With the increase of linear and on-demand OTT services from new and traditional companies, competition is fierce. To stand out, the main advantage by far for such operators is obviously their catalogue, but they also can’t neglect quality of service, which has become a must. Catalogue-wise, you can either choose to buy or produce your own content (or both, according to Netflix’s strategy). Should you have the best content, you still need a decent quality of service, sometimes even more than decent with regards to the increasing expectations of consumers (4K/HDR/HFR content, for example). It has never been more important for businesses to prioritise their quality of service if they want to reach a customer base of millions.
The equation is not easy: delivering higher resolution content to an increasing number of users within the same bandwidth capacity. So why not invest in network capacity then? Well, with users paying a $10 monthly subscription fee on average for a single platform, OTT operators have limited network investment capacity – this often costs millions of dollars – which can make it difficult to remain or become sustainable.
This is where video compression enters the game. For a given piece of content, operators drastically reduce the bandwidth they need to deliver the video to the users. Within the same bandwidth, you can either increase video quality or serve more viewers simultaneously (and sometimes operators do both). This is a win-win for businesses, as it means they can continue growing their OTT offering while achieving a sustainable business model — smaller costs and faster growth equals fast profit.
Some of the latest codecs such as HEVC (High Efficiency Video Coding) and AV1 (AOMedia Video 1) can provide up to 50% bandwidth gain when compared to H.264 for a given video quality. While HEVC is a well-known compression standard that has been on the marketplace for several years now, AV1 is a work-in-progress that has been developed by the Alliance for Open Media as an open, royalty-free codec applicable for broadcast and OTT workflows and is scheduled to be released in early 2018.

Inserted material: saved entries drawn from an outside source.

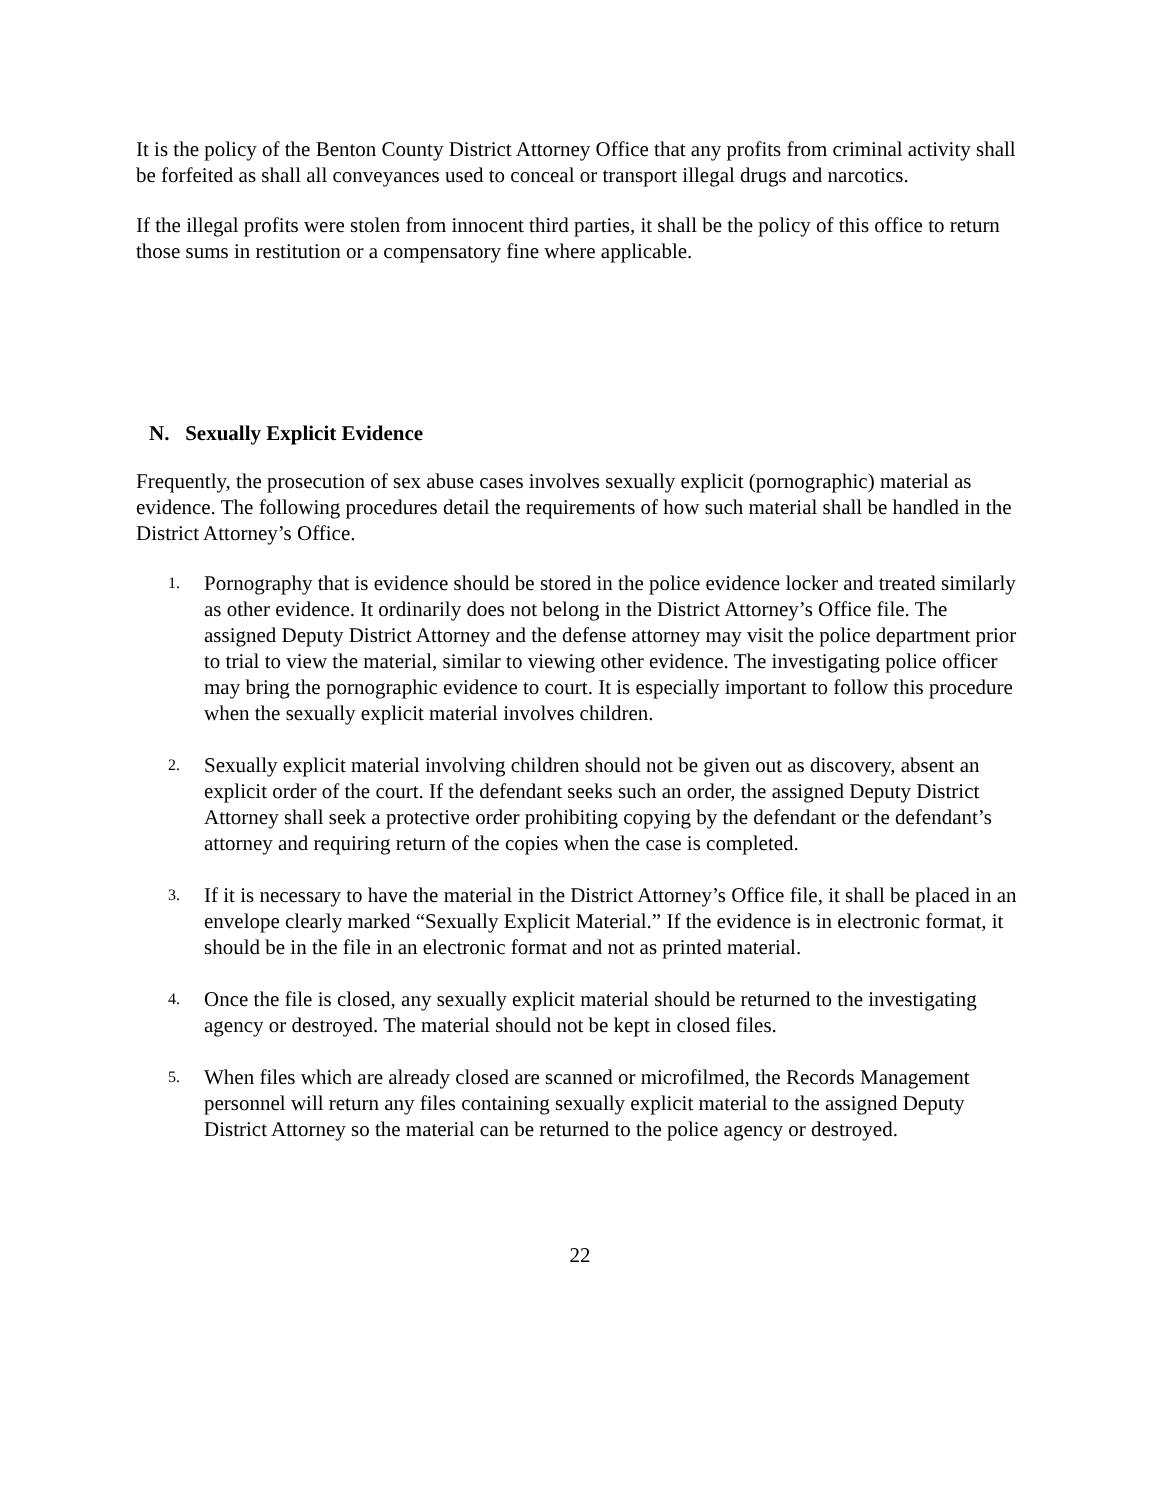It is the policy of the Benton County District Attorney Office that any profits from criminal activity shall be forfeited as shall all conveyances used to conceal or transport illegal drugs and narcotics.
If the illegal profits were stolen from innocent third parties, it shall be the policy of this office to return those sums in restitution or a compensatory fine where applicable.
N. Sexually Explicit Evidence
Frequently, the prosecution of sex abuse cases involves sexually explicit (pornographic) material as evidence. The following procedures detail the requirements of how such material shall be handled in the District Attorney’s Office.
1. Pornography that is evidence should be stored in the police evidence locker and treated similarly as other evidence. It ordinarily does not belong in the District Attorney’s Office file. The assigned Deputy District Attorney and the defense attorney may visit the police department prior to trial to view the material, similar to viewing other evidence. The investigating police officer may bring the pornographic evidence to court. It is especially important to follow this procedure when the sexually explicit material involves children.
2. Sexually explicit material involving children should not be given out as discovery, absent an explicit order of the court. If the defendant seeks such an order, the assigned Deputy District Attorney shall seek a protective order prohibiting copying by the defendant or the defendant’s attorney and requiring return of the copies when the case is completed.
3. If it is necessary to have the material in the District Attorney’s Office file, it shall be placed in an envelope clearly marked “Sexually Explicit Material.” If the evidence is in electronic format, it should be in the file in an electronic format and not as printed material.
4. Once the file is closed, any sexually explicit material should be returned to the investigating agency or destroyed. The material should not be kept in closed files.
5. When files which are already closed are scanned or microfilmed, the Records Management personnel will return any files containing sexually explicit material to the assigned Deputy District Attorney so the material can be returned to the police agency or destroyed.
22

The latest research in this field is focusing on the potential of cutting edge technologies such as artificial intelligence and machine learning to shrink the size of the content even more in order to further improve the efficiency of bandwidth capacity. This amazing feature optimizes video encoding profiles by analyzing video stream complexity in real time and recommending the encoding parameters to apply to get a constant quality rate across content. It’s a major switch from a ‘Constant Bit Rate’ approach to a ‘Constant Quality Rate’ one. Compression gains are huge – between 30 and 60% – it’s codec and resolution agnostic, and it’s done without any CPU penalty, meaning you don’t have to modify your IT architecture to integrate this feature. Based on machine learning, the more you encode content, the more your database grows, and therefore the more you can optimize the next encoding.
As OTT and on-demand platforms continue to take hold of viewers across the world, the video compression technology used in the background is integral to their success. This is why, with no sign of the OTT craze slowing down, businesses must consider it a top priority when designing, implementing and going live with their own bespoke platforms.